Van een onzer verslaggevers
Willemstad - De regering moet de reputatieschade voor Curaçao beperken, nu Emsley Tromp, de voormalige directeur van de Centrale Bank van Curaçao en Sint Maarten door de rechter is vrijgesproken.

reputatieschadeDat stelt advocaat Sheldry Osepa, voormalig Gevolmachtigde minister.
,,In deze zaak waren de ogen van de hele wereld op Curaçao gericht. Dat kwam doordat er een directeur van de Centrale Bank in opspraak was geraakt. Als Tromp dan in zo’n zaak wordt vrijgesproken, dan vraag je je af op grond waarvan het Openbaar Ministerie deze zaak in de eerste plaats is begonnen.

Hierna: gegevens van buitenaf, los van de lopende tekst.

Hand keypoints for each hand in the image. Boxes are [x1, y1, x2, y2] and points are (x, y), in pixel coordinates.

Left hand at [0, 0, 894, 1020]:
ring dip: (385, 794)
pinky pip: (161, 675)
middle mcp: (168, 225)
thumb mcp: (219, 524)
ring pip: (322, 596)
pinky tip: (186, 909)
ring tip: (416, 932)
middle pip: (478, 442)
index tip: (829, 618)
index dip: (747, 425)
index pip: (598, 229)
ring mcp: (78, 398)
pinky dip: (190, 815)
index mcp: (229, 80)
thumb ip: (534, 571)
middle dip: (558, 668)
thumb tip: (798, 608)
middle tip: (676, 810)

Wat dat betreft is de reputatieschade voor het land groter dan de schade die Tromp heeft ondervonden”, aldus Osepa.
,,Je kunt je afvragen waarom het OM tot vervolging is overgegaan terwijl zij het bewijs in deze zaak niet rond hadden. Het is opvallend dat de rechter in zijn vonnis als het ware op dezelfde lijn zat als de verdediging van Tromp.”
Het vonnis toont volgens Osepa ook nog iets anders aan. ,,In dezen is de onkunde van het OM aangetoond. De vraag is wie daarvoor straks moet opdraaien. Wie krijgt straks de rekening gepresenteerd als Tromp schadevergoeding eist? Vergeet niet dat in het verleden door Ramonsito Booi en Burney El Hage in de zaak Spelonk, er zo’n 4 ton aan schadevergoeding is geëist. Je kunt ervan uitgaan dat het bedrag bij Tromp veel hoger zal liggen.”

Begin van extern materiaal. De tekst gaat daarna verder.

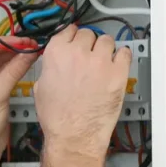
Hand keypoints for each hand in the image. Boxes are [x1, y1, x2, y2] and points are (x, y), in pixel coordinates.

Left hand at [0, 37, 36, 161]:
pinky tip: (26, 60)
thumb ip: (13, 71)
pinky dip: (13, 67)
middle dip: (9, 48)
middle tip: (29, 42)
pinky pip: (0, 71)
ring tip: (31, 48)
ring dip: (13, 56)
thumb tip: (28, 52)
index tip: (21, 39)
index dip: (2, 43)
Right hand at [33, 26, 130, 156]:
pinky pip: (125, 53)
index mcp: (56, 53)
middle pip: (89, 34)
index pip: (69, 30)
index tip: (78, 40)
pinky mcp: (118, 73)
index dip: (74, 37)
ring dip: (105, 49)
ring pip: (107, 40)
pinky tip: (118, 64)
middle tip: (90, 57)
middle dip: (89, 44)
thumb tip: (57, 61)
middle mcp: (78, 53)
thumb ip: (50, 66)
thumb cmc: (58, 118)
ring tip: (104, 62)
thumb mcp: (41, 87)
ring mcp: (100, 62)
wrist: (74, 136)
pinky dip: (122, 57)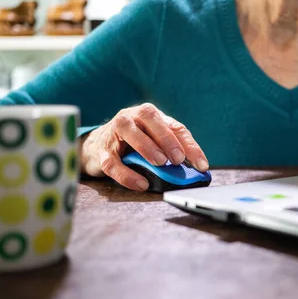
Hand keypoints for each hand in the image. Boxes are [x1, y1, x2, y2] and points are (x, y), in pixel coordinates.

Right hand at [79, 103, 208, 190]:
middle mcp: (132, 117)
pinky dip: (127, 174)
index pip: (175, 127)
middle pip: (151, 119)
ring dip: (147, 148)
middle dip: (168, 139)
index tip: (202, 165)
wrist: (95, 146)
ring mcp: (114, 132)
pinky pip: (113, 162)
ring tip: (161, 163)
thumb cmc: (131, 143)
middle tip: (178, 158)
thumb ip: (172, 150)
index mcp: (150, 115)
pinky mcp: (101, 151)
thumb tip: (194, 170)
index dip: (190, 146)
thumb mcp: (153, 141)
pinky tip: (141, 183)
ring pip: (130, 133)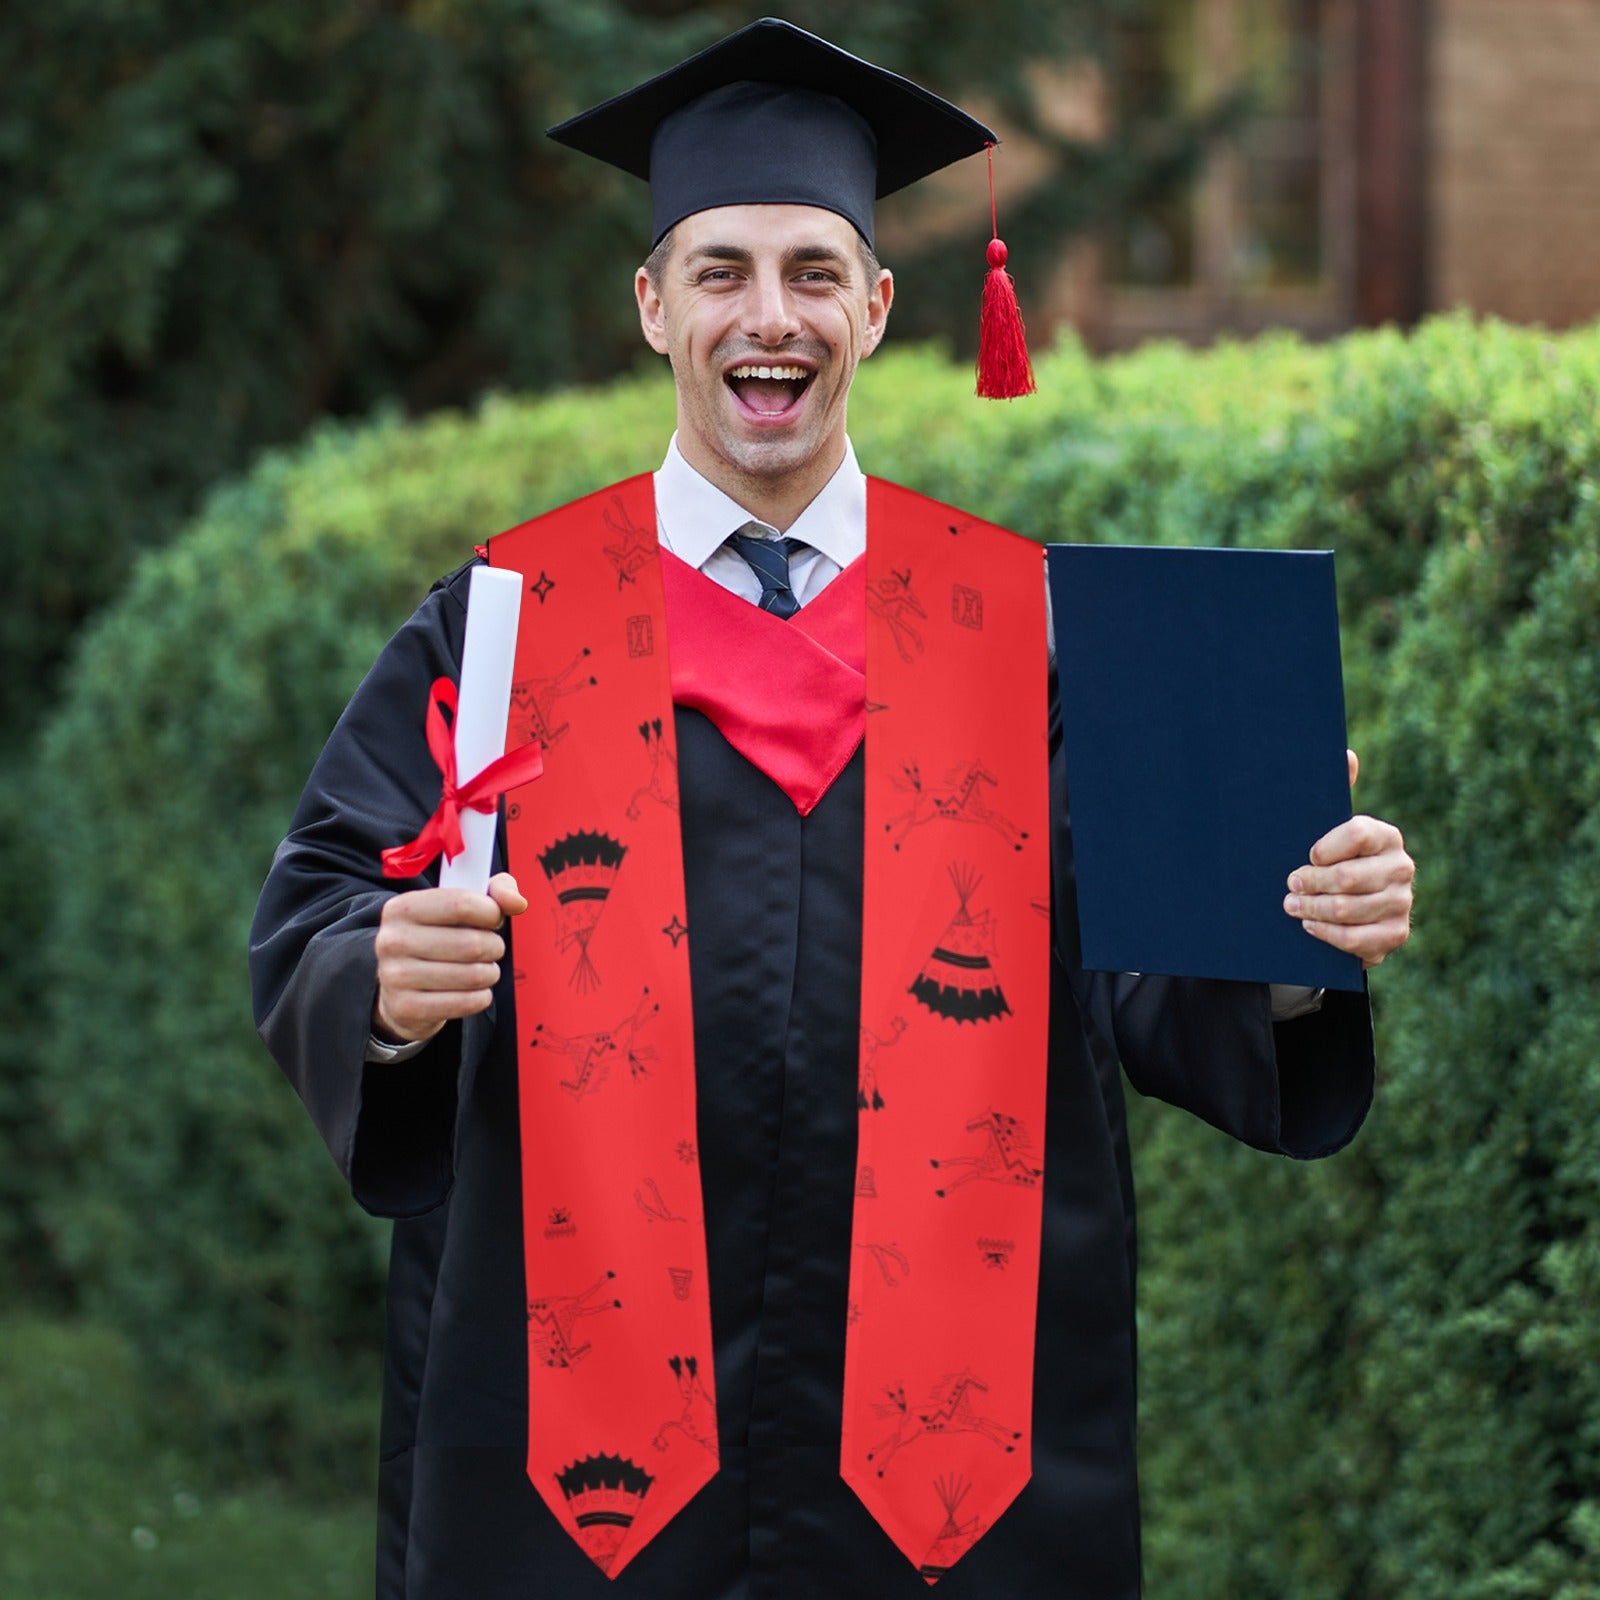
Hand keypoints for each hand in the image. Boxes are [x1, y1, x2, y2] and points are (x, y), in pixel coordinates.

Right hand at [372, 872, 527, 1043]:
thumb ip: (495, 892)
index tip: (494, 919)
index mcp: (402, 908)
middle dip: (494, 947)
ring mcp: (395, 976)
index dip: (491, 912)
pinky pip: (466, 1003)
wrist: (401, 988)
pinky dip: (481, 997)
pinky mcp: (406, 1008)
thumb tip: (517, 903)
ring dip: (490, 973)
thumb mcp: (460, 905)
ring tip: (483, 969)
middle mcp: (392, 940)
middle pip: (471, 944)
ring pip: (472, 975)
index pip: (461, 904)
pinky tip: (474, 991)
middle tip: (491, 948)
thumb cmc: (439, 938)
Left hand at [1283, 750, 1413, 967]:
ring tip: (1291, 906)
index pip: (1356, 833)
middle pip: (1348, 877)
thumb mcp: (1328, 828)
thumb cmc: (1332, 860)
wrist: (1350, 909)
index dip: (1325, 847)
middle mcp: (1401, 867)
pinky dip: (1327, 934)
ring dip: (1312, 909)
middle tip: (1289, 885)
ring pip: (1348, 909)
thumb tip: (1346, 754)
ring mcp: (1401, 903)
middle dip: (1310, 883)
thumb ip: (1336, 792)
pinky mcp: (1395, 934)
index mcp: (1386, 836)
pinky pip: (1356, 939)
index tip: (1306, 855)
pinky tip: (1310, 926)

Het afgelopen weekend liet Osepa zich op Facebook al kritisch uit over het vonnis. ,,Iedereen keek toe hoe de goede naam van Curaçao door het slijk werd gehaald. Iemand moet daarvoor verantwoordelijk worden gesteld.” De advocaat schreef ook dat de Staten vragen aan de verantwoordelijke minister moet stellen. Zo wil Osepa weten waarom het OM overging tot vervolging terwijl men wist dat er geen bewijzen waren om tot een veroordeling te komen. ,,Was het OM op de hoogte van het rapport van 5 experts die waarschuwden dat het OM de zaak zou verliezen? Wie heeft de beslissing genomen om Tromp te vervolgen terwijl de bewijsvoering zwak was en waarom is er niet vooraf naar deugdelijk bewijs gezocht?”

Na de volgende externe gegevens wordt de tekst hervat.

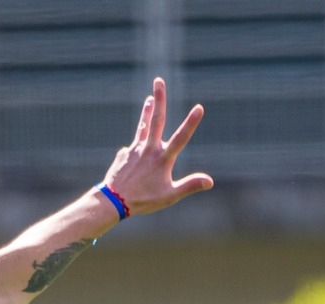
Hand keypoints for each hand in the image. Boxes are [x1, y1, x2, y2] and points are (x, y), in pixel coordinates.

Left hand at [99, 78, 214, 216]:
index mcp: (163, 158)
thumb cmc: (143, 201)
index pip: (181, 138)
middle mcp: (149, 149)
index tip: (199, 107)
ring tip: (149, 99)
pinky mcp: (124, 154)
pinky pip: (133, 149)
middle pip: (156, 119)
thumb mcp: (170, 196)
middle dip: (159, 98)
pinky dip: (136, 151)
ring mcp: (135, 149)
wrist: (113, 201)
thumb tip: (210, 182)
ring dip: (147, 111)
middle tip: (158, 80)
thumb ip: (190, 186)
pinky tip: (134, 160)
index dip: (191, 123)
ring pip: (143, 126)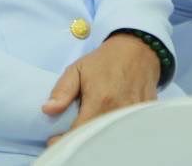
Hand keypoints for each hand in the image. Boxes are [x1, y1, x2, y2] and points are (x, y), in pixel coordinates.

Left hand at [41, 33, 160, 144]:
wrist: (137, 51)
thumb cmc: (105, 60)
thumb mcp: (78, 69)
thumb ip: (62, 90)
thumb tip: (48, 109)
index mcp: (100, 100)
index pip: (79, 132)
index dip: (64, 139)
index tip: (54, 139)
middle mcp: (118, 111)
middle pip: (96, 138)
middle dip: (81, 140)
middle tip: (71, 133)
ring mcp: (133, 116)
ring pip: (111, 138)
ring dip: (98, 136)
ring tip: (89, 127)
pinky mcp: (143, 117)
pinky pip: (127, 133)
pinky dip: (114, 132)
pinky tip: (107, 126)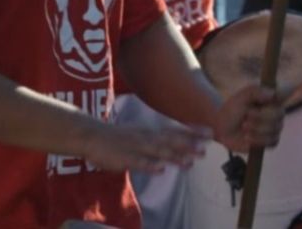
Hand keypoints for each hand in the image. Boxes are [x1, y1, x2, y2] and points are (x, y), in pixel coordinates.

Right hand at [80, 120, 209, 173]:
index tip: (210, 132)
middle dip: (188, 145)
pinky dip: (149, 165)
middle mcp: (145, 137)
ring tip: (190, 162)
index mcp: (150, 132)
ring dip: (174, 156)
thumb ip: (157, 139)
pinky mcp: (123, 157)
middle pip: (170, 141)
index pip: (175, 130)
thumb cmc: (117, 137)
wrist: (90, 134)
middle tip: (206, 148)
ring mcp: (135, 147)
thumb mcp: (140, 133)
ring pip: (157, 152)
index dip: (192, 131)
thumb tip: (176, 146)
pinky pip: (137, 162)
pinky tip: (160, 170)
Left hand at [213, 84, 283, 152]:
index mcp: (270, 99)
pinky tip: (247, 137)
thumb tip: (273, 94)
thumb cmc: (232, 110)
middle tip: (246, 116)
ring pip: (275, 129)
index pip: (285, 93)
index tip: (267, 99)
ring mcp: (274, 127)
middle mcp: (276, 112)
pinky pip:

De advocaat vraagt zich af hoeveel miljoenen het onderzoek in deze zaak heeft gekost. De vraag is ook of er een waarschuwingsbrief naar de officier van justitie is gegaan met de mededeling dat het zo niet verder kan. Naar aanleiding van de imagoschade voor het land wil Osepa weten wat er in de toekomst gedaan kan worden om te voorkomen dat Curaçao weer op een schaamteloze manier gezichtsverlies lijdt.